Recipe by MirandaLee
Delicious muffins, with or without the walnuts. From "Crazy Plates".
Top Review by Courtney Elizabeth
My SO thinks very highly of these muffins, as he can't stop eating them; I really didn't find them sweet enough for my tastes (as completely opposite the other reviewer's point of view). If you are like me and like a sweet pick-me-up in the morning, I'm tempted to say you could easily double the honey or maybe add some brown sugar. These may not make exciting muffins IMHO, but I am excited to try turning this into a bread by adding more flour and some yeast. I have a feeling this recipe is worthy of my bread machine. Thanks for sharing!
- 1 1⁄2 cups all-purpose flour
- 1⁄2 cup wheat bran
- 2 teaspoons baking powder
- 2 teaspoons pumpkin pie spice
- 1 teaspoon baking soda
- 1⁄2 teaspoon salt
- 1 cup canned pumpkin (NOT pumpkin pie filling)
- 1⁄2 cup grated carrot
- 1⁄2 cup low-fat buttermilk
- 1⁄2 cup honey
- 1⁄4 cup butter or 1⁄4 cup margarine, melted
- 1 egg
- 1 teaspoon vanilla
- 1 teaspoon grated orange zest
- 1⁄2 cup chopped walnuts (optional)
Directions See How It's Made
- Preheat oven to 375 degrees F.
- Combine dry ingredients in a large bowl.
- Set aside.
- In a separate bowl, whisk together pumpkin, carrots, buttermilk, honey, butter or margarine, egg, vanilla, and orange zest.

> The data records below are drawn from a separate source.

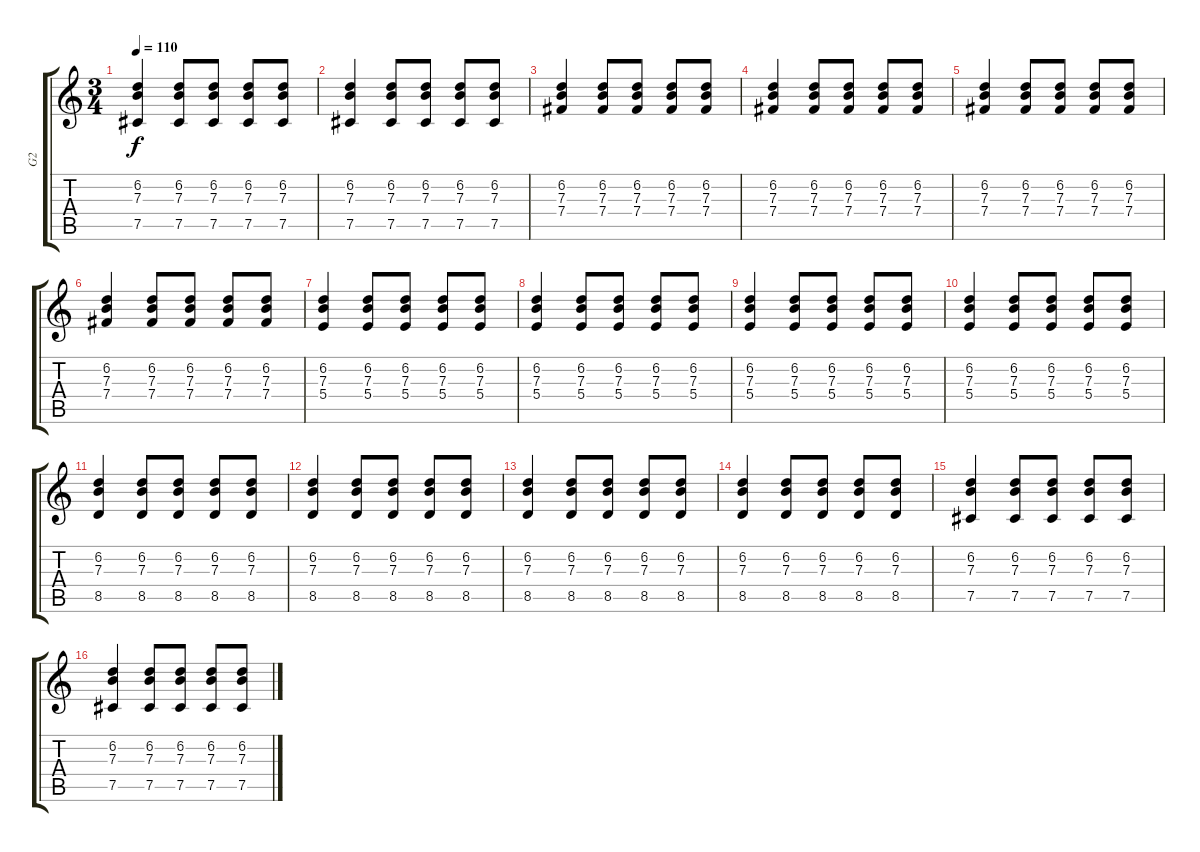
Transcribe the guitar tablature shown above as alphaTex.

\track ("G2" "G2") {instrument distortionguitar}
\staff {score tabs}
\tuning (Db4 Ab3 E3 B2 Gb2 B1) {hide}
\ts (3 4)
\tempo 110
\clef g2
\ks c
(6.2 7.3 7.5).4{dy f} (6.2 7.3 7.5).8 (6.2 7.3 7.5).8 (6.2 7.3 7.5).8 (6.2 7.3 7.5).8 |
(6.2 7.3 7.5).4 (6.2 7.3 7.5).8 (6.2 7.3 7.5).8 (6.2 7.3 7.5).8 (6.2 7.3 7.5).8 |
(6.2 7.3 7.4).4 (6.2 7.3 7.4).8 (6.2 7.3 7.4).8 (6.2 7.3 7.4).8 (6.2 7.3 7.4).8 |
(6.2 7.3 7.4).4 (6.2 7.3 7.4).8 (6.2 7.3 7.4).8 (6.2 7.3 7.4).8 (6.2 7.3 7.4).8 |
(6.2 7.3 7.4).4 (6.2 7.3 7.4).8 (6.2 7.3 7.4).8 (6.2 7.3 7.4).8 (6.2 7.3 7.4).8 |
(6.2 7.3 7.4).4 (6.2 7.3 7.4).8 (6.2 7.3 7.4).8 (6.2 7.3 7.4).8 (6.2 7.3 7.4).8 |
(6.2 7.3 5.4).4 (6.2 7.3 5.4).8 (6.2 7.3 5.4).8 (6.2 7.3 5.4).8 (6.2 7.3 5.4).8 |
(6.2 7.3 5.4).4 (6.2 7.3 5.4).8 (6.2 7.3 5.4).8 (6.2 7.3 5.4).8 (6.2 7.3 5.4).8 |
(6.2 7.3 5.4).4 (6.2 7.3 5.4).8 (6.2 7.3 5.4).8 (6.2 7.3 5.4).8 (6.2 7.3 5.4).8 |
(6.2 7.3 5.4).4 (6.2 7.3 5.4).8 (6.2 7.3 5.4).8 (6.2 7.3 5.4).8 (6.2 7.3 5.4).8 |
(6.2 7.3 8.5).4 (6.2 7.3 8.5).8 (6.2 7.3 8.5).8 (6.2 7.3 8.5).8 (6.2 7.3 8.5).8 |
(6.2 7.3 8.5).4 (6.2 7.3 8.5).8 (6.2 7.3 8.5).8 (6.2 7.3 8.5).8 (6.2 7.3 8.5).8 |
(6.2 7.3 8.5).4 (6.2 7.3 8.5).8 (6.2 7.3 8.5).8 (6.2 7.3 8.5).8 (6.2 7.3 8.5).8 |
(6.2 7.3 8.5).4 (6.2 7.3 8.5).8 (6.2 7.3 8.5).8 (6.2 7.3 8.5).8 (6.2 7.3 8.5).8 |
(6.2 7.3 7.5).4 (6.2 7.3 7.5).8 (6.2 7.3 7.5).8 (6.2 7.3 7.5).8 (6.2 7.3 7.5).8 |
(6.2 7.3 7.5).4 (6.2 7.3 7.5).8 (6.2 7.3 7.5).8 (6.2 7.3 7.5).8 (6.2 7.3 7.5).8
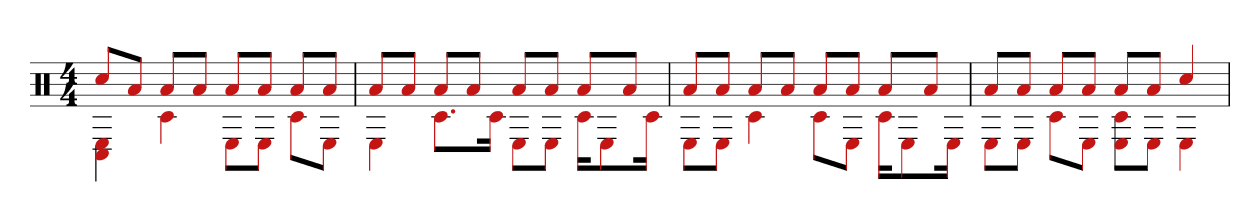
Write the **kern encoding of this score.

**kern
*part1
*staff1
*clefX
*k[]
*M4/4
=1
*^
8cc#L	4C# 4E
8aJ	.
8aL	4c#
8aJ	.
8aL	8EL
8aJ	8EJ
8aL	8c#L
8aJ	8EJ
=2	=2
8aL	4E
8aJ	.
8aL	8.c#L
8aJ	.
.	16c#Jk
8aL	8EL
8aJ	8EJ
8aL	16c#KL
.	8E
8aJ	.
.	16c#Jk
=3	=3
8aL	8EL
8aJ	8EJ
8aL	4c#
8aJ	.
8aL	8c#L
8aJ	8EJ
8aL	16c#KL
.	8E
8aJ	.
.	16EJk
=4	=4
8aL	8EL
8aJ	8EJ
8aL	8c#L
8aJ	8EJ
8aL	8E 8c#L
8aJ	8EJ
4cc#	4E
*v	*v
=
*-
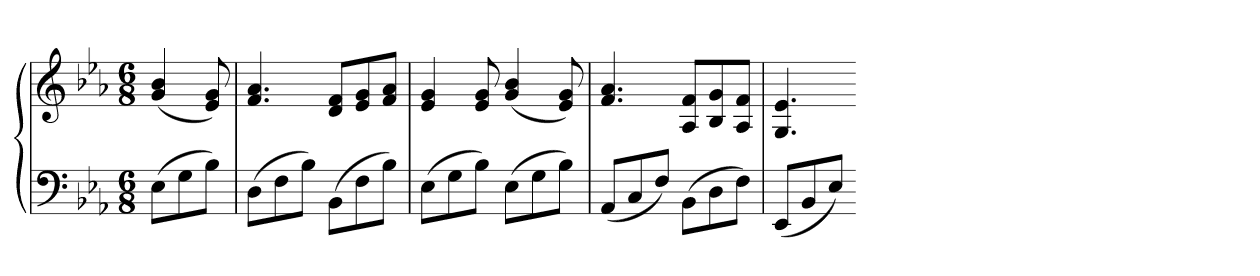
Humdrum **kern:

**kern	**kern
*part1	*part1
*staff2	*staff1
*clefF4	*clefG2
*k[b-e-a-]	*k[b-e-a-]
*E-:	*E-:
*M6/8	*M6/8
=	=
(8E-L	(4g 4b-
8G	.
8B-J)	8e- 8g)
=174	=174
(8DL	4.f 4.a-
8F	.
8B-J)	.
(8BB-L	8d 8fL
8F	8e- 8g
8B-J)	8f 8a-J
=175	=175
(8E-L	4e- 4g
8G	.
8B-J)	8e- 8g
(8E-L	(4g 4b-
8G	.
8B-J)	8e- 8g)
=176	=176
(8AA-L	4.f 4.a-
8C	.
8FJ)	.
(8BB-L	8A- 8fL
8D	8B- 8g
8FJ)	8A- 8fJ
=177	=177
(8EE-L	4.G 4.e-
8BB-	.
8E-J)	.
=-	=-
*-	*-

- Add to flour mixture, stirring just until moistened.
- This is a thick batter.
- Fold walnuts (if using) into batter, gently.
- Spoon batter into 12-cup muffin pan (lightly greased or sprayed with nonstick spray).
- Bake for 20 minutes, or until toothpick inserted in center comes out clean.
- Remove from pan and cool on a wire rack.